Find the real solutions of the equation. \[ |3-4 t|+3=18 \]
Solution
Step 1 :First, we need to solve the equation |3-4t|+3=18. The absolute value function splits the equation into two cases. One where the expression inside the absolute value is positive and one where it is negative.
Step 2 :For the case where the expression inside the absolute value is positive, we have the equation 3-4t+3=18. Solving this equation gives us the solution t=-3.
Step 3 :For the case where the expression inside the absolute value is negative, we have the equation -(3-4t)+3=18. Solving this equation gives us the solution t=\(\frac{9}{2}\).

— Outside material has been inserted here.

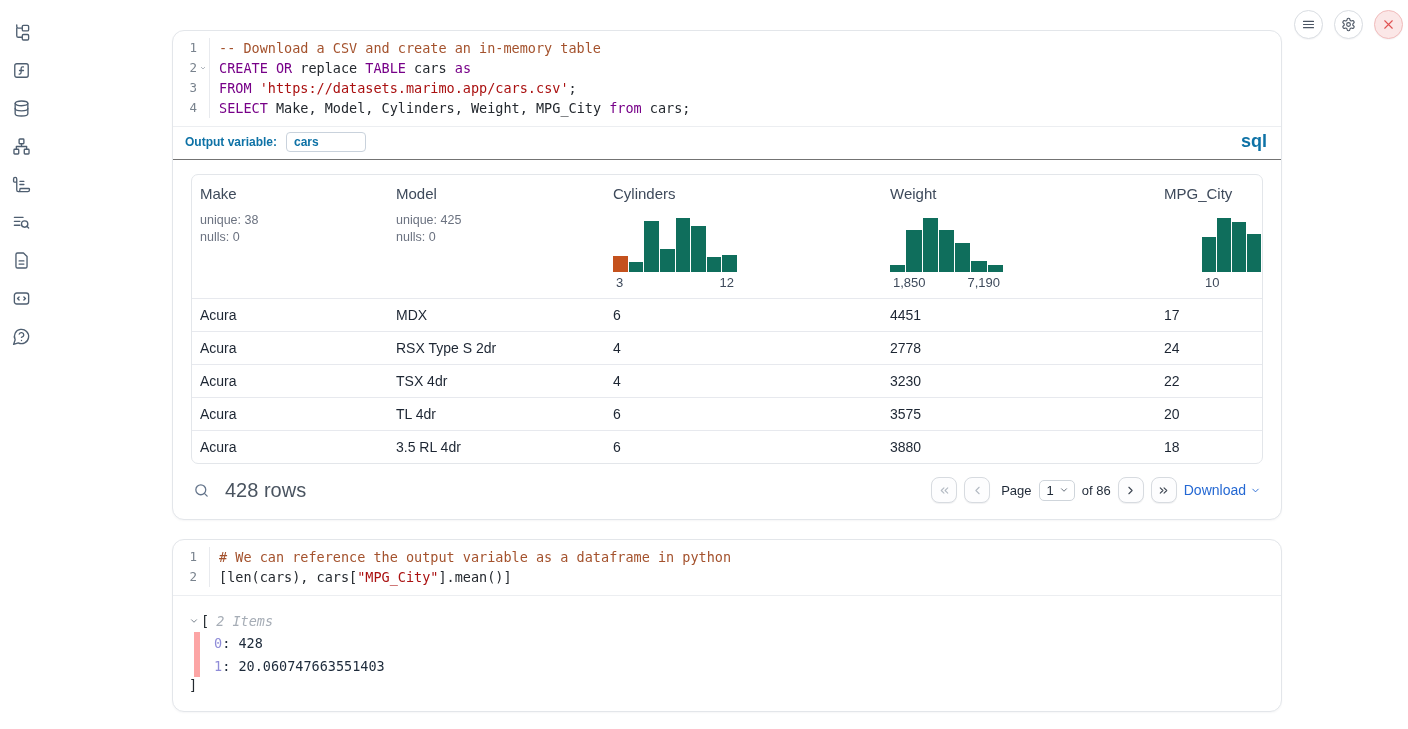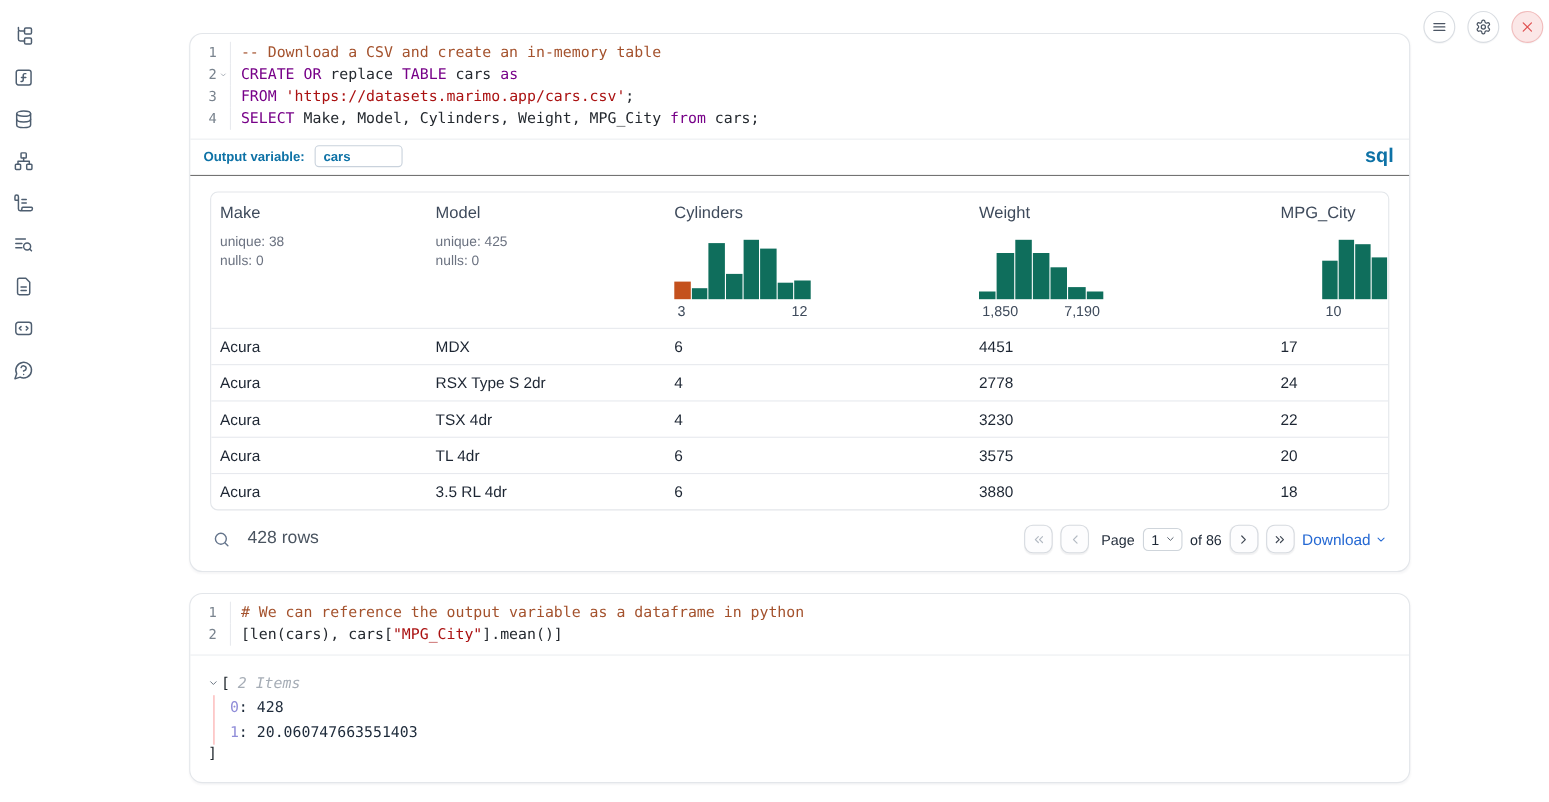"428 rows" .row-count { font-size: 16px -> 20px }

Step 4 :We have two potential solutions, t=-3 and t=\(\frac{9}{2}\). We need to check these solutions in the original equation to make sure they are valid.
Step 5 :Substituting t=-3 into the original equation, we find that the equation holds true. Therefore, t=-3 is a valid solution.
Step 6 :Substituting t=\(\frac{9}{2}\) into the original equation, we find that the equation holds true. Therefore, t=\(\frac{9}{2}\) is a valid solution.
Step 7 :Final Answer: The real solutions of the equation are \(\boxed{-3}\) and \(\boxed{\frac{9}{2}}\).